By Owen J. Sloane and Rachel M. Stilwell

A federal court in New York ruled last week that YouTube was shielded from liability for copyright infringement even though its users regularly distributed unlicensed and copyrighted content on the network.  The United States District Court for the Southern District of New York agreed with YouTube that it was protected by a "safe harbor provision" of the Digital Millennium Copyright Act (DMCA), as long as it promptly removes infringing material when notified of a violation. See Viacom Int'l Inc. v. YouTube, Inc., 07 Civ. 2103 (LLS) (S.D.N.Y. June 23, 2010).

The Court noted that the DMCA states that an internet service provider cannot qualify for safe harbor protection if it has "actual knowledge that the material or an activity using the material on the network is infringing" and yet fails to remove the infringing content.  The Court held that YouTube would be liable for infringement only if it had acquired knowledge by the network of "specific and identifiable infringements of individual items" and also had failed to remove such infringing material.  The Court ruled that a "general awareness that there are infringements" occurring on the network was insufficient to strip YouTube of safe harbor protections, given that YouTube consistently removed infringing content when notified of its existence on the network.

The Court relied heavily on legislative history of the DMCA (i.e., what lawmakers were saying when they were constructing the statute).    The Court also relied, in part, on a recent decision by the Court of Appeals for the Second Circuit in Tiffany (NJ) Inc. v. eBay Inc., 600 F.d 93 (2d Cir. April 1, 2010), in which it was found that eBay's general knowledge of trademark infringement occurring on its website was insufficient to find eBay vicariously liable for the actions of its infringing users.  The Second Circuit had held that "Some contemporary knowledge of which particular listings are infringing or will infringe in the future is necessary."  Note that this ruling by the Second Circuit involves an entirely different statute aimed at protecting trademarks rather than copyrights and is applicable by analogy only.

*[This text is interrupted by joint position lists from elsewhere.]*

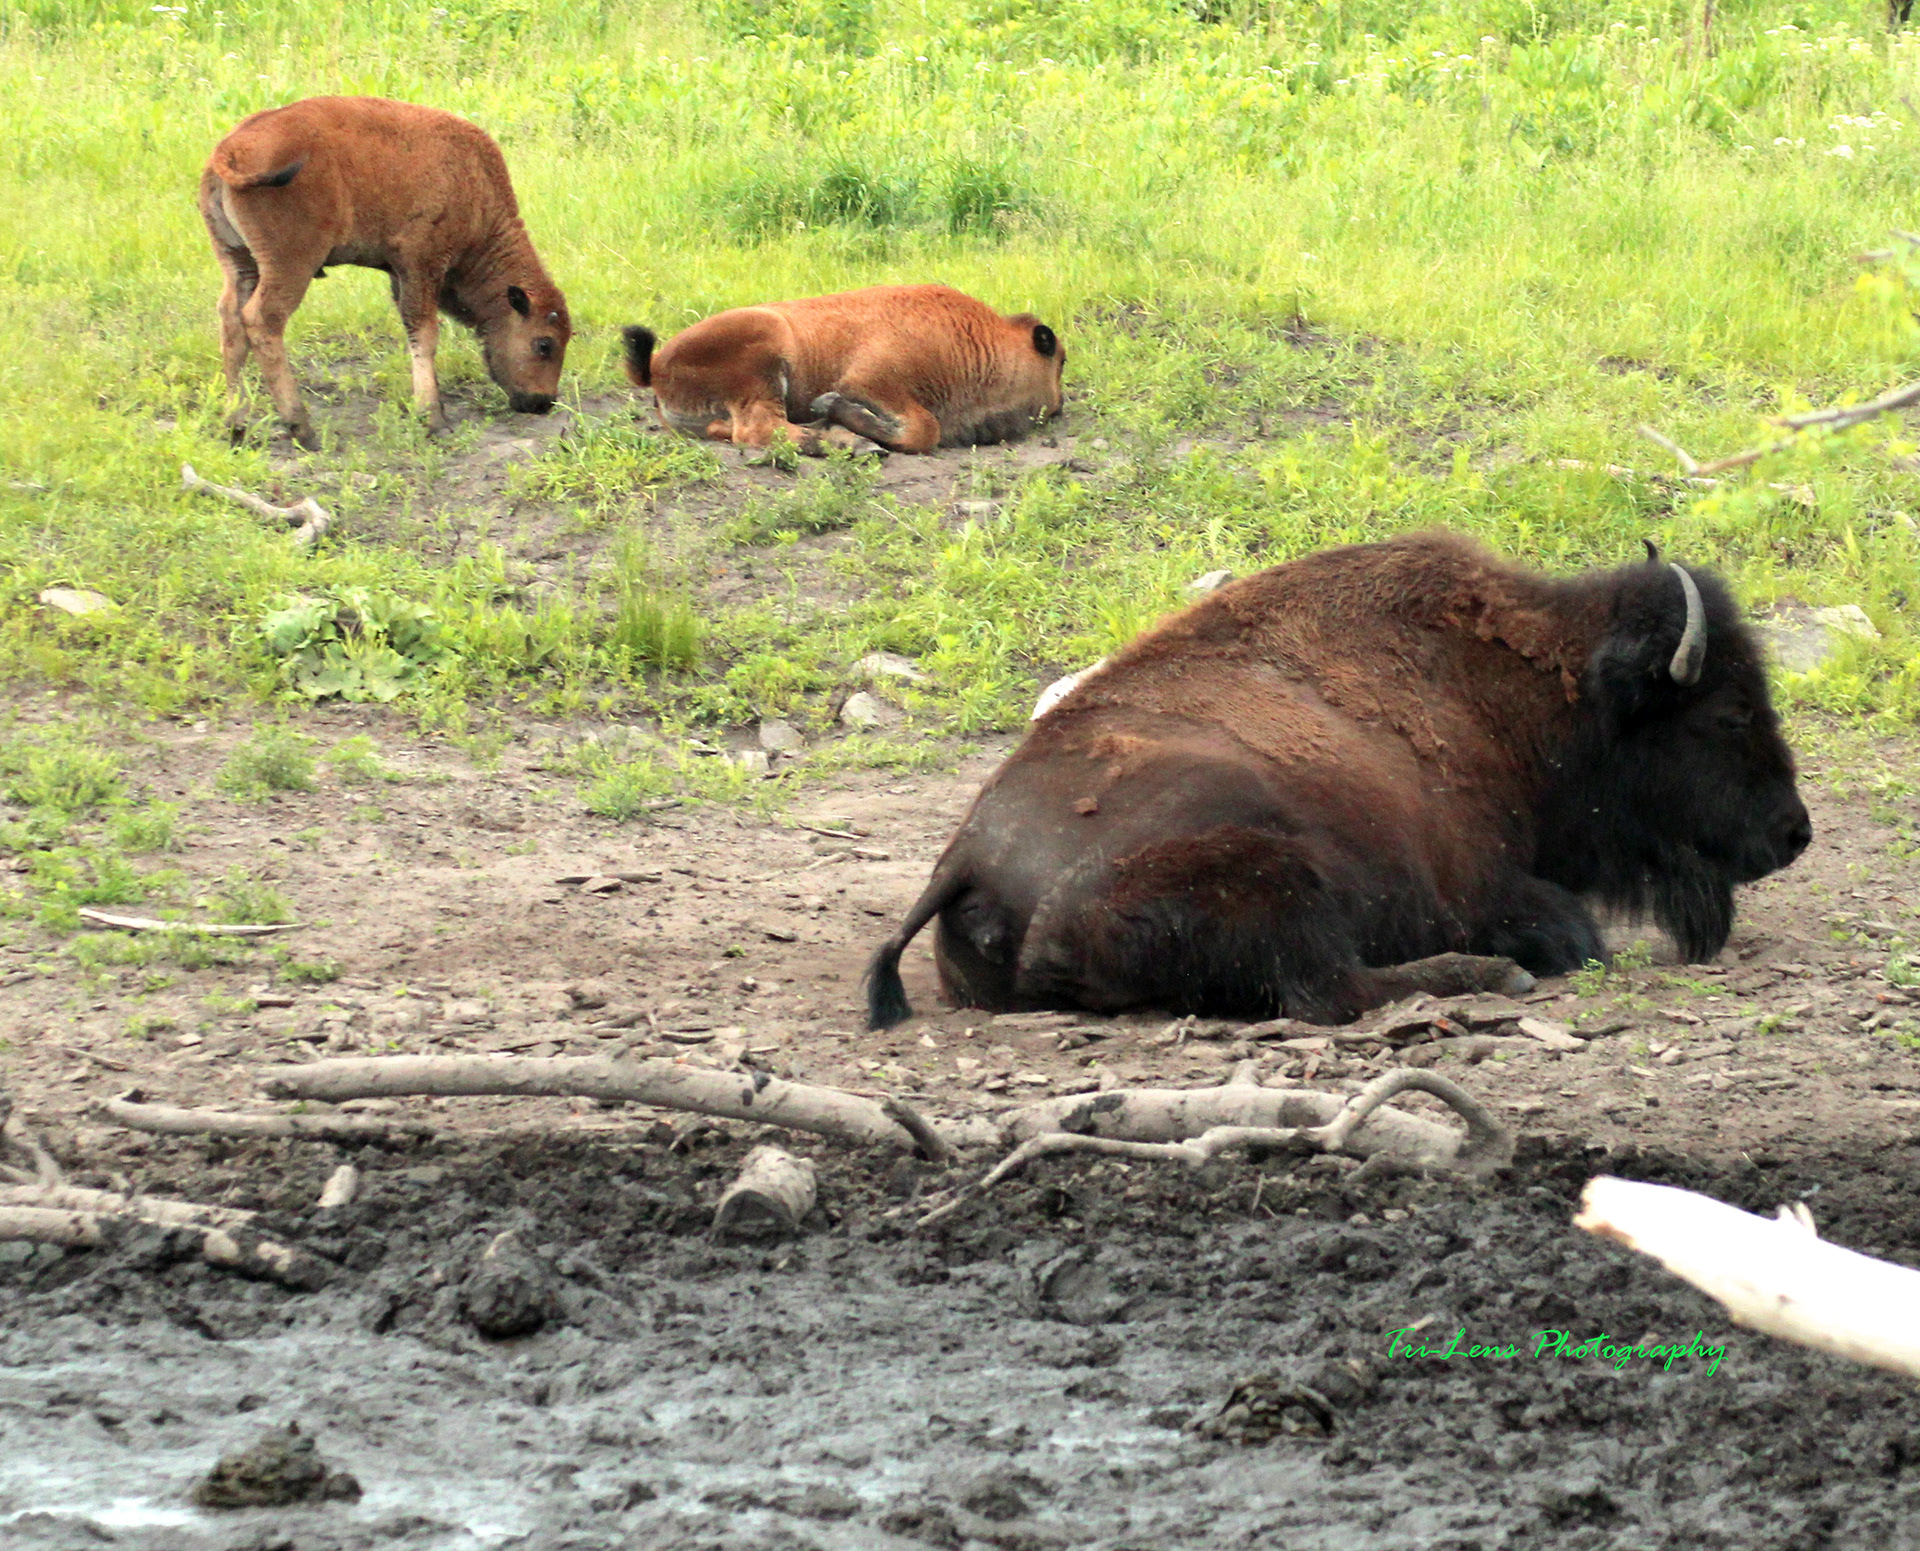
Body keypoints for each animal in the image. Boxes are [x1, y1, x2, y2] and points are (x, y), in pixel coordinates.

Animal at [867, 533, 1810, 1028]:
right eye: (1729, 712)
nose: (1794, 831)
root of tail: (968, 857)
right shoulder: (1484, 885)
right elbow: (1576, 932)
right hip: (1273, 873)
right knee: (1330, 989)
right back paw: (1491, 976)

The Court in the YouTube case concluded that:

"If a service provider knows of specific instances of infringement, the provider must promptly remove the infringing material.  If not, the burden is on the owner to identify the infringement.  General knowledge that infringement is 'ubiquitous' does not impose a duty on the service provider to monitor or search its service for infringements."

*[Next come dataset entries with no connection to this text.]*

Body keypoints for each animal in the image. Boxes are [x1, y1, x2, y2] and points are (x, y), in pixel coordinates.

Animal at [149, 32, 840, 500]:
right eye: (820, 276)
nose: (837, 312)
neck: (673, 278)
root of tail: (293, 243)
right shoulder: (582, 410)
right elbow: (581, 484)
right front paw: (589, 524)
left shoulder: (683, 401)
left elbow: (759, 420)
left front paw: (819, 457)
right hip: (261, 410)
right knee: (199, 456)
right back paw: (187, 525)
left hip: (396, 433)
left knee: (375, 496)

The Court claimed that the DMCA takedown-notice regime "works efficiently," even though copyright owners have long complained that the safe harbor protections of the DMCA places a heavy burden upon them to monitor sites on which the infringements take place, and send takedown notices repeatedly.  Yesterday's ruling makes clear that, at least in New York, internet service providers such as YouTube need not take any actions to police their networks, and may instead rely on notifications by copyright owners of infringement claims.

The Court also distinguished YouTube's business model from that of Grokster, which had previously been found liable for copyright infringement by the United States Supreme Court.  The District Court in the YouTube case, noted that Grokster had existed "solely to provide the site and facilities for copyright infringement," and that Grokster failed to remove content after receiving DMCA notices, while YouTube has a mix of legitimate and infringing works on its network, and had consistently removed infringing works "swiftly" after receiving DMCA notices. 

The Court also noted that YouTube had shown that it implemented a policy of terminating the accounts of users who had received three warnings of infringing activity, which is consistent with a requirement under the DMCA that an ISP claiming safe harbor protections must develop and utilize a policy for dealing with "repeat infringers." 

Interestingly, we have on several different occasions requested of YouTube that they explain to us what their "repeat infringer" policy is, and they refused to disclose that information to us, despite that fact that we represented copyright owners who claimed (in DMCA-compliant takedown notices) that their works had been repeatedly infringed on YouTube.  We hope that the Court's decision, at the very least, will put pressure on those ISPs claiming safe harbor protections to divulge the terms of their "repeat infringer" policies so that copyright owners can analyze whether such measures are sufficient to meet the DMCA's statutory requirements.

Viacom has vowed to appeal the ruling and we will closely follow any such appellate activity.